You can also avail the facility of naming a nominee. In case of death of both the subscriber and their spouse, the nominee can receive the entire corpus amount.

  • Opportunity for unorganised sector

This scheme caters to citizens employed in unorganised sectors. It helps in alleviating their financial worries and enabling them to become financially independent in their life after retirement.

Penalties for defaulting your APY payment

In case you are unable to pay and there is no sufficient account balance for auto-debit, your bank will levy some additional charge in the form of a penalty as follows:

  • In case you need to contribute ₹100 per month, a penalty of ₹1 will be applicable.
  • If you contribute anything between ₹101 to ₹500 per month, penalty of ₹2 will be applicable.
  • A penalty of ₹5 will be applicable in case you contribute something between ₹501 to ₹1,000 every month.
  • In case your contribution is above ₹1,001 every month, a penalty of ₹10 is applicable.

Where does your money go?

Here’s how funds collected from all subscribers are invested: 

Government securities: minimum 45% and maximum of 50%.

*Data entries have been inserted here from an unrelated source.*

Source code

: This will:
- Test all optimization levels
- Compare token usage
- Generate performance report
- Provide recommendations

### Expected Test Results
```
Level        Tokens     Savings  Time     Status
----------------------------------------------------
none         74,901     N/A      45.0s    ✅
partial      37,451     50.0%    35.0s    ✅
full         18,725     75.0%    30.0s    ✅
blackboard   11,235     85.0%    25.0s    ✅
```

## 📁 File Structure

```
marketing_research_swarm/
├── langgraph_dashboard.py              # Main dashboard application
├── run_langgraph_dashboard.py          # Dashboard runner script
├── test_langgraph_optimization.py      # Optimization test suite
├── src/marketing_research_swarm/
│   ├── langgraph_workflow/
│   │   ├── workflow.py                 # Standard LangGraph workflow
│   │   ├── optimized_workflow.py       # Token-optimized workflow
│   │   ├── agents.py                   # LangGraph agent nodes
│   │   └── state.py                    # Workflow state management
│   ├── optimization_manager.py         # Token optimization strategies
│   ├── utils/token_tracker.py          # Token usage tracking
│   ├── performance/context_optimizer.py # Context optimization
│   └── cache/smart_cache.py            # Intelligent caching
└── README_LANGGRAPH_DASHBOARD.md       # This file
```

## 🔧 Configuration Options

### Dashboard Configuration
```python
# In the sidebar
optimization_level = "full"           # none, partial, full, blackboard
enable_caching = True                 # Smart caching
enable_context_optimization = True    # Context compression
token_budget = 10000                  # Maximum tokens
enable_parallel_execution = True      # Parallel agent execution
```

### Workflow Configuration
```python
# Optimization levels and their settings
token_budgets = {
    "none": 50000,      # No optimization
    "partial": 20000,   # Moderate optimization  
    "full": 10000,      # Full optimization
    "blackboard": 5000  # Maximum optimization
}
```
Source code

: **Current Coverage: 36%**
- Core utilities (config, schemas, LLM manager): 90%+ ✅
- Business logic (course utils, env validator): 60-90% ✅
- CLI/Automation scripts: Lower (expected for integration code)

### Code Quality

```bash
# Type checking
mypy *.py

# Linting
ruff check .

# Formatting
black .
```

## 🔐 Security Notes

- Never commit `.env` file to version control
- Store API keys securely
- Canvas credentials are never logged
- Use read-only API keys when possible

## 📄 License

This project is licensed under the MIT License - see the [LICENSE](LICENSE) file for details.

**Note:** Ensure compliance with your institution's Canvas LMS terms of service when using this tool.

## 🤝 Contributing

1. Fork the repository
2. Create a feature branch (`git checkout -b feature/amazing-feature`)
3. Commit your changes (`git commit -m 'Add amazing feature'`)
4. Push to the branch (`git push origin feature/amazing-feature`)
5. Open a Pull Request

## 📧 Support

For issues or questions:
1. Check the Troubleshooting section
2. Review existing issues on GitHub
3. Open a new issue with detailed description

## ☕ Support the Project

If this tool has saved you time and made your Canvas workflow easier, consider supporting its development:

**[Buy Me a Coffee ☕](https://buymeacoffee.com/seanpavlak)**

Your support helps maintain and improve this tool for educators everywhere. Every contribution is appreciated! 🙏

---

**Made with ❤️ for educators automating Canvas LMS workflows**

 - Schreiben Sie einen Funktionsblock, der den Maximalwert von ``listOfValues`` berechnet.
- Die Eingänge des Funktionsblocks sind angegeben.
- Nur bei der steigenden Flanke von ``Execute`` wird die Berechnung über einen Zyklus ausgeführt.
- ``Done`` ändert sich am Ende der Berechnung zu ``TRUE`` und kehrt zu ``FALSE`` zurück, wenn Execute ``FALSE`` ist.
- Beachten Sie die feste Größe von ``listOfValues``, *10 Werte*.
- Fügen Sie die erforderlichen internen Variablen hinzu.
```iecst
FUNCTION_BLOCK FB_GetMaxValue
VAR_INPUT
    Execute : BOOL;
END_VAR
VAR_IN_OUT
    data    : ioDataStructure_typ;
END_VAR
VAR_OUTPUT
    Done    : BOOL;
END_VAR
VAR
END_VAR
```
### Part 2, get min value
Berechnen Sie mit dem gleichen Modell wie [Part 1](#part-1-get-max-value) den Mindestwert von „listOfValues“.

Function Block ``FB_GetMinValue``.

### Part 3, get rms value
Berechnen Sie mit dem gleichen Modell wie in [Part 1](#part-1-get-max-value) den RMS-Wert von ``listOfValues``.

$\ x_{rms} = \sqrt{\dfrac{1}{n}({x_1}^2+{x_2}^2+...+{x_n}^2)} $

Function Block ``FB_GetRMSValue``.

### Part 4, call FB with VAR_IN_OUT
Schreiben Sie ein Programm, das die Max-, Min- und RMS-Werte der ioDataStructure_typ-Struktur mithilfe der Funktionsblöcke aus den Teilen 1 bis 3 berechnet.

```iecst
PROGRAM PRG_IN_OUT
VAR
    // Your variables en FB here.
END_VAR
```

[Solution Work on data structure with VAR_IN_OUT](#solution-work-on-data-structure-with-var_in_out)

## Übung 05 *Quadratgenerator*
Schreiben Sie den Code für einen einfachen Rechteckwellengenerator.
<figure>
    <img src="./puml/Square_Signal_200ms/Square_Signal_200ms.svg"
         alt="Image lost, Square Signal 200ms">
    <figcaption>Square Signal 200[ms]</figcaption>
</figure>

  • Debt securities and term deposits of bank: minimum  35% and maximum of 45%.
  • Equities and instruments related to it: minimum of 5% and maximum of 15%.
  • Money Market Instruments: Maximum of 5%.
  • Asset-Backed Securities etc: Maximum of 5%.

How can you withdraw from Atal Pension Scheme?

60; however, exit is possible in case of terminal diseases or death. Following are the actual exit scenarios:

  • You need to go to the bank and apply for full annuitisation of your pension when you turn 60.
  • In case of an unfortunate death of beneficiary or extraordinary circumstances like terminal sickness, you can exit the scheme before you turn 60. In case you die before you turn 60, your spouse will receive the entire corpus or have the option to continue making contributions until end of the tenure. A if you and your spouse both die, your nominee will receive the corpus.

Tax Benefits of Atal Pension Yojana

Atal Pension Yojana is a government-sponsored pension scheme. Therefore, it offers tax exemption benefits according to section 80C of the Income Tax Act of 1961. 

As per section 80CCD (1), government allows a maximum exemption of ₹1.5 lakh. As per section 80CCD(1B), an additional exemption of ₹50,000 for your contribution to the scheme is also allowed.

Takeaway

Atal Pension Yojana works as a tool to plan your finances for your old age. It is like a jackpot plan for employees of the unorganised sectors as they get an opportunity to reap the benefits of pension after retirement by investing an amount which is affordable for all. 

This social security scheme can work wonders for people who wish to put aside a portion of their earnings for better use in their future.